Christakis advierte, no obstante, sobre las enormes diferencias de magnitud entre ambas: la influenza española no solo fue mucho más virulenta y letal que el Covid-19, sino que coincidió con una de las guerras más devastadoras que el mundo hubiera conocido. Fueron los propios soldados enfermos, quienes, sin un entendimiento apropiado del virus, continuaron regándolo por toda Europa y América.
En Estados Unidos, los encerramientos obligatorios no duraron más de unas pocas semanas. La gente volvía a sus trabajos, lo que produjo repetidas oleadas de contagio. Se calcula que entre febrero de 1918 y abril de 1920 murieron entre 10 y 50 millones de personas, incluyendo millones de niños y menores de edad. La edad promedio de los fallecimientos era de 28 años.
La tragedia produjo un sentido de fatalismo y desilusión, sostiene por su parte, John M. Barry, autor of La Gran Influenza, quien ve detrás de las flappers, de los contrabandistas de licor y de las fiestas decadentes de besos (petting parties) una angustia existencial, un pesar por lo efímero y fútil de la vida.
Los Roaring Twenties son solo una metáfora, señala Christakis. Reducirlo como efecto de las crisis de la guerra y la Influenza es una simplificación. Como proceso evolutivo, la relación causa efecto resulta más compleja, pues los mayores avances tecnológicos de la década del 20 —la electrificación, los nuevos aparatos, el automóvil, la radio y el cinema—, estaban en desarrollo antes de la Primera Guerra Mundial. Aun, la música de jazz, la revolución feminista y los nuevos bailes tuvieron sus raíces en los años que precedieron a la pandemia.
El fin del ciclo de alza ocurrió en 1929 cuando estalló el boom de la bolsa de valores provocando la depresión económica más larga, profunda y extendida de la historia moderna.
Christakis calcula que, en nuestro caso, para 2024 se habrán revertido las restricciones de la pandemia y la gente buscará con ahínco las interacciones sociales en clubes nocturnos, bares, restaurantes, eventos deportivos, conciertos musicales y rallies políticos. También espera ver cierto relajamiento de los códigos relativos a la sexualidad.

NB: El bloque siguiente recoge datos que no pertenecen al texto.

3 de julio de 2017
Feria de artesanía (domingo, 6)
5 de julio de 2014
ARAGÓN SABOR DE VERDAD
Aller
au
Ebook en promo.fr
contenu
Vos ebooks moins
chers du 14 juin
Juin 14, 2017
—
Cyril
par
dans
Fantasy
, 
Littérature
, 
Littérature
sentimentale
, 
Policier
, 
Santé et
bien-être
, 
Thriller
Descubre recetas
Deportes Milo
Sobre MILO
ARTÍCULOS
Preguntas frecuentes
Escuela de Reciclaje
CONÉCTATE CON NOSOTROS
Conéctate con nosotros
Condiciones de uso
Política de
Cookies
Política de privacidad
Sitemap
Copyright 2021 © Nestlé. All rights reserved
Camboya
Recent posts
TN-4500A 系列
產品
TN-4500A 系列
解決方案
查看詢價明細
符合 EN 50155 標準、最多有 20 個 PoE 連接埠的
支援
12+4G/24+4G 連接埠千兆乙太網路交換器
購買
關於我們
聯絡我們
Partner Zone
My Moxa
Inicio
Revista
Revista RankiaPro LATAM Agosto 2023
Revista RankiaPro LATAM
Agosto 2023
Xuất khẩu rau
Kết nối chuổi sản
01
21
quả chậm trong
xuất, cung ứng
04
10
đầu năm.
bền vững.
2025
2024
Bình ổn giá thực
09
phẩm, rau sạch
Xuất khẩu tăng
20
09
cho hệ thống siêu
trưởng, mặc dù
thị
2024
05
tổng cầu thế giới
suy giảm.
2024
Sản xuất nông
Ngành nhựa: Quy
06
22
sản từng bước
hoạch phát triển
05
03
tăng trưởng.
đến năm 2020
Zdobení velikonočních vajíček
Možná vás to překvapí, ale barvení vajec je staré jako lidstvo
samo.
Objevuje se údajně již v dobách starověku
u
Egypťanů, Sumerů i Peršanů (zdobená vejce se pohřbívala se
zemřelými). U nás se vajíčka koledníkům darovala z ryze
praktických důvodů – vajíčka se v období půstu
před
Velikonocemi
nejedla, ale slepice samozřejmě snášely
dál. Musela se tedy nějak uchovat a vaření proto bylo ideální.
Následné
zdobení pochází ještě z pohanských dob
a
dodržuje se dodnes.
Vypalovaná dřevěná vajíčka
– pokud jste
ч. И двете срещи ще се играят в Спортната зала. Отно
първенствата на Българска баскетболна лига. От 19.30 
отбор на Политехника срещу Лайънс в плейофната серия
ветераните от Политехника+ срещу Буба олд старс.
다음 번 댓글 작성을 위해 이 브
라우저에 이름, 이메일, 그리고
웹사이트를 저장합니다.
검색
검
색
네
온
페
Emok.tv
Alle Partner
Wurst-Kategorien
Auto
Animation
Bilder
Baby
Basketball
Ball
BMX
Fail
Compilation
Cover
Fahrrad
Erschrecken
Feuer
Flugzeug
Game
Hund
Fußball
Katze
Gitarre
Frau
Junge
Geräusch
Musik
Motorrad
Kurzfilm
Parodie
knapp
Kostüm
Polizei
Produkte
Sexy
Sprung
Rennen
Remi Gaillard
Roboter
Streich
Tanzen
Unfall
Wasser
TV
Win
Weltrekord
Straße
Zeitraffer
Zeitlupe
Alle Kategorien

“Probablemente la etapa de recuperación de esta pandemia carezca del salvajismo, desilusión y sentido de fatalismo que animaba a los sobrevivientes de la influenza de 1918”, dice John M. Barry.
Casi todos los autores apuntan a que retomaremos los procesos que estaban en marcha antes de la crisis. La biotecnología, la inteligencia artificial, el machine learning y los coches automatizados ejercerán de catalizadores para el desarrollo económico en las próximas décadas. Lo que sí hizo la pandemia fue acelerar la adopción de tecnologías para trabajar en línea y mantener reuniones y videoconferencias. De ellas nos quedará el modelo mixto de trabajo para evitar el tráfico y muchas oficinas terminarán cerrando. Con el estudio online y el e-commerce pasará lo mismo.
Al final, dice Barry, la pandemia será recordada como el más significativo evento global desde la caída de la Unión Soviética. Los efectos del desempleo y el aumento de la desigualdad nos afligirán durante muchos años. Aun así, tarde o temprano, la pestilencia llegará a su fin. La humanidad sobrevivirá. El mundo será diferente, pero no irreconocible.
Ilustración antigua muestra disturbios en Wisconsin, Estados Unidos, cuando llevaban a enfermos de viruela a aislarse a finales del sigo XIX.